As I type this, Kevin is on a plane heading this way, a plane that took off three and a half hours late.  Poor Kevin.  I had plans for the evening that fell through last minute, too late to set something up with somebody else, especially with my being on the west side on Friday, the traffic out of here is monstrous.  So I decided to go to Santa Monica, simply because it's not here, and it's easy to get to.  I started with a Taoist yoga class.  It was at a laid back neighborhoody studio, a mile or so away from the water and all the shopping. Here's the back door to the studio.  This was a beginning class.  It was packed, mostly with regulars.  Lots of slow movements that strengthen your core and limber your joints.  A heavy emphasis on openness and relaxation.  I enjoyed the balancing poses, and I normally hate balancing poses.  The teacher said that balance wasn't static, so we'd be balanced on one leg and then we were supposed to sway in all directions, bend forward and backwards, exploring the limits of our balance, and experiencing the shifting nature of balance.  Usually in balancing poses people are wobbling and gritting their teeth, but this was fluid and fun.  Even though I felt good afterwards I didn't feel totally transformed like I tend to after a Hatha class.  But I'd go back again because I liked the energy of the place

Then I headed over to downtown Santa Monica and used up the remaining funds on my $75 gift certificate to Real Foods Daily.  I like hippie vegetarian food, and that's one thing that's almost impossible to get in San Francisco.  I ate beans and quinoa and greens and vegan caesar salad.  And then I took a walk, and of course I took another photo of one of the dinosaur topiary fountains.


It looks like the dinosaur's spitting light, but it's water.  It's surprising how indifferent the people in the photo seem to the dinosaur.  I think we all should be bowing down to it.  I saw one young blonde woman posing in front of it, and she stuck her tongue all the way out, so it looked fat and wide and hung down towards her chin.  It was a very unflattering look.  Clearly, the dinosaur held some strange bestial power over her.  She maintained this pose for a really long time as a friend slowly took her picture.

Every few feet there were singers with guitars and other street performers.  Here's a blurry photo of a guy who was doing a combo of break dancing and acrobatics.  He was part of a troupe.  They were very professional and really worked the audience.  When they passed around a neon green bucket, I felt enchanted and dropped in a $5 bill.

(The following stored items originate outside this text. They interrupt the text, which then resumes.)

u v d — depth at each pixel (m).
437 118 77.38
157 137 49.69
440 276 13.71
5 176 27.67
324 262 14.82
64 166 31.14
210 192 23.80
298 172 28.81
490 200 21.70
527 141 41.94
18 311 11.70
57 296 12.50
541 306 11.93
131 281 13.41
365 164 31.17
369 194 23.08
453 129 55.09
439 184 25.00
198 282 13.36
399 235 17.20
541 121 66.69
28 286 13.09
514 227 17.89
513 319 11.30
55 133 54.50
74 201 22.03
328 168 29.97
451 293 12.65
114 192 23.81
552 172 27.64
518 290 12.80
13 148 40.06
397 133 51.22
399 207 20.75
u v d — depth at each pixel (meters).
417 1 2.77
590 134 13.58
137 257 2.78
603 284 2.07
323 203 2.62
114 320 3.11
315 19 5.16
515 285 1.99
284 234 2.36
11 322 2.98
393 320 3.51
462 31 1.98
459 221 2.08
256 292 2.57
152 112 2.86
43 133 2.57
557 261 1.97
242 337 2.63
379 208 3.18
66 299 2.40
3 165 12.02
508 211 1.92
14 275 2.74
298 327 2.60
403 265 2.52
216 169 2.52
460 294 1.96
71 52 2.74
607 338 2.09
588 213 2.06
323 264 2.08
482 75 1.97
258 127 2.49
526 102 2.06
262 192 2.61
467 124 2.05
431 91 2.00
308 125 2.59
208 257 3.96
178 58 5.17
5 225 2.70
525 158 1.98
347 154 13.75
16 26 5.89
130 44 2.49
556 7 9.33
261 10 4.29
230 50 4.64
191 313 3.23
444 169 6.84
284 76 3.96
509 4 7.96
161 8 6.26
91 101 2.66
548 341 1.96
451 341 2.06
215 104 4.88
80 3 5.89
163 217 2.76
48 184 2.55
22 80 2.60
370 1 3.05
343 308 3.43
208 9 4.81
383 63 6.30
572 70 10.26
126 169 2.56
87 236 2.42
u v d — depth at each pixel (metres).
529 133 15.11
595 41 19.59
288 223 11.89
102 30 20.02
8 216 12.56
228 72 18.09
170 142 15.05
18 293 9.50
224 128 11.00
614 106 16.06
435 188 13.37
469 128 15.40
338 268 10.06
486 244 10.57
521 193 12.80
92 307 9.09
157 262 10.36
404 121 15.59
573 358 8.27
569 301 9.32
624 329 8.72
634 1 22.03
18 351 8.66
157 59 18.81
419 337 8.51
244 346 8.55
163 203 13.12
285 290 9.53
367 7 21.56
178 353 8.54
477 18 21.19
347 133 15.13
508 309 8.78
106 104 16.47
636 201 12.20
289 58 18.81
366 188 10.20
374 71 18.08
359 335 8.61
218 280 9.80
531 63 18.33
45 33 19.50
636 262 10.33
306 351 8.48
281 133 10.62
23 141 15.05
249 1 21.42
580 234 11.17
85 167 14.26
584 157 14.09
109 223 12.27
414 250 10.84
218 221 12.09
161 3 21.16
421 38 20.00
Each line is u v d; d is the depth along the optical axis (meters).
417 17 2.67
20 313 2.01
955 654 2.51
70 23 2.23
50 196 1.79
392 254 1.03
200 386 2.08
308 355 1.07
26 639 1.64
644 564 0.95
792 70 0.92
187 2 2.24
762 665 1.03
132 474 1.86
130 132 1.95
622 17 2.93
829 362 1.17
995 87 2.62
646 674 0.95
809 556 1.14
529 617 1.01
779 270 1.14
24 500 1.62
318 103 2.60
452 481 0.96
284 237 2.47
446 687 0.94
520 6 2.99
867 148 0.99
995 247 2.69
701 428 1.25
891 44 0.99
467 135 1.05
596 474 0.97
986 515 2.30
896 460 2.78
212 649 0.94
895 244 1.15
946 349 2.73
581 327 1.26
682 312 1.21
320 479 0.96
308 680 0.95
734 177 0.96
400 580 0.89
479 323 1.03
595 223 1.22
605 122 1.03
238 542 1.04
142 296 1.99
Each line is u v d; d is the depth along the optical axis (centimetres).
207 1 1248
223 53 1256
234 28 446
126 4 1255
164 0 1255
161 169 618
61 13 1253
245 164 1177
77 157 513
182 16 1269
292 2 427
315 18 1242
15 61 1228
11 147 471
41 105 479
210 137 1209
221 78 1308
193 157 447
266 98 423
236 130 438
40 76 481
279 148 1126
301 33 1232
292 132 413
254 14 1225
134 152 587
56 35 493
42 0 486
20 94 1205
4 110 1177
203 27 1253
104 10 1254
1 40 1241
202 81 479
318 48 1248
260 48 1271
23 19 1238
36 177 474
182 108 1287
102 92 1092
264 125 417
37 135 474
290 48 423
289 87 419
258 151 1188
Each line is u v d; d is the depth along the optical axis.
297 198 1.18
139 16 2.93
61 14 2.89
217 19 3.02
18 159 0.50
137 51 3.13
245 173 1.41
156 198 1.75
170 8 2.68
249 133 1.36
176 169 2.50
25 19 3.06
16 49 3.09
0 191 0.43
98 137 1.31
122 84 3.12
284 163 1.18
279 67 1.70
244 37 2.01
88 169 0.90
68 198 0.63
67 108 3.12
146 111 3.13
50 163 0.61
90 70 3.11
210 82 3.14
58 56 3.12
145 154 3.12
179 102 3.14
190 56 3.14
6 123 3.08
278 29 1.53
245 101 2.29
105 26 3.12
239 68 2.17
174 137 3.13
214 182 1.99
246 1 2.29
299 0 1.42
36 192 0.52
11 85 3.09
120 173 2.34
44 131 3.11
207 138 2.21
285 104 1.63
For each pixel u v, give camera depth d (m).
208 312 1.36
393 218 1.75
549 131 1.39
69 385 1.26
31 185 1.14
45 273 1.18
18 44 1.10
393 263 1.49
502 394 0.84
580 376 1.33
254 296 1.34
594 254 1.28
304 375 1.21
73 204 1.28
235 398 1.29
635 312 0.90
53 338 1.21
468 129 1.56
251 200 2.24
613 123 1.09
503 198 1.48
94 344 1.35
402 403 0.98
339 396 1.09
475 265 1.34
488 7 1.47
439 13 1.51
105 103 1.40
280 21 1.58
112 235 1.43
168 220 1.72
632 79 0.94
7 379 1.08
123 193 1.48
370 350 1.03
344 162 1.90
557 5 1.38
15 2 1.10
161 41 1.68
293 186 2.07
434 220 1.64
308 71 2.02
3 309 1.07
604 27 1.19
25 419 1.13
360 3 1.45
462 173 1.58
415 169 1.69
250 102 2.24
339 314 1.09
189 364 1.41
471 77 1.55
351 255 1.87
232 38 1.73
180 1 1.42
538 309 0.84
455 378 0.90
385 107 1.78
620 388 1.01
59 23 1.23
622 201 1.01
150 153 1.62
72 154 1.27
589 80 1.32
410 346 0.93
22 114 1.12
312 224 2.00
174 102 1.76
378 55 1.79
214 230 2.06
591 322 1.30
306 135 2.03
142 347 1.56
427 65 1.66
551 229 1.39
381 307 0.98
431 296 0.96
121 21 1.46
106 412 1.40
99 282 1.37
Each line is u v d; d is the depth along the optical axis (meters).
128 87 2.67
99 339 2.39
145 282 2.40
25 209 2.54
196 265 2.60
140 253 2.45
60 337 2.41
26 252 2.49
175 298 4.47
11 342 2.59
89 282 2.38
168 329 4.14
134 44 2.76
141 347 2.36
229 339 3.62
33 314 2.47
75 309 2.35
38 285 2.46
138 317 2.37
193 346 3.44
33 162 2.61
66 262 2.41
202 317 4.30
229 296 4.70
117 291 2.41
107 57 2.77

And then, as my hippie food digested, I went to Santa Monica's art theater and saw Peace, Love, & Misunderstanding, starring Jane Fonda as a hippie grandmother who wins over the affections of her uptight lawyer daughter who she hasn't seen in 20 years, as well as her teenage granddaugher and grandson.  The movie was filled with accomplished actors—it had enough star power to light a small city, but it was dreck.  No development, the kind of movie where characters will say two lines to one another, and then we're supposed to care about them and their relationship.  In 80 minutes, the movie developed 3 new love relationships, each of which was given like 5 minutes of tension when everything was falling apart at the end of Act II.  The movie also developed, not one, but two alienated mother/daughter relationships that moved, predictably, towards understanding.  Jane's character lives in Woodstock, which has been frozen in time, having never left the 60s, and everybody who comes there, regardless of age, starts smoking grass, going to protest marches, dancing at music festivals, and howling at the full moon.  I think they should have made it a horror film, about the sinister effect this town has on all who enter it, with Jane the head sorceress of a horde of tie-dyed zombies.  That would have been fun to watch.  Jane Fonda professionally emoted like crazy, but had no chemistry with anybody.  It was like she was acting up a storm to a blank space into which the other characters were later digitally inserted.  Here's a series of pix I took on my iphone of Jane emoting.


Kevin will be here in half an hour or so, and aloneness will be no more.  I'll still be as weird as ever, but he'll be here to soften the edge.